[[ The data, beginning ]]

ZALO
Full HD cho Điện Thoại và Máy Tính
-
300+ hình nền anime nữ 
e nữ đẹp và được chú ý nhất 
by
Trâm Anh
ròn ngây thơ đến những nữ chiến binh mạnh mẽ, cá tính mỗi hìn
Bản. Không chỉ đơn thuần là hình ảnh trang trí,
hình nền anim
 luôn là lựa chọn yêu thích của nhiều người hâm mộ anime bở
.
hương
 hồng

[[ The data, end ]]

§ Prompt
The records need to be set down again without a single difference.

§ The completed task
ZALO
Full HD cho Điện Thoại và Máy Tính
-
300+ hình nền anime nữ 
e nữ đẹp và được chú ý nhất 
by
Trâm Anh
ròn ngây thơ đến những nữ chiến binh mạnh mẽ, cá tính mỗi hìn
Bản. Không chỉ đơn thuần là hình ảnh trang trí,
hình nền anim
 luôn là lựa chọn yêu thích của nhiều người hâm mộ anime bở
.
hương
 hồng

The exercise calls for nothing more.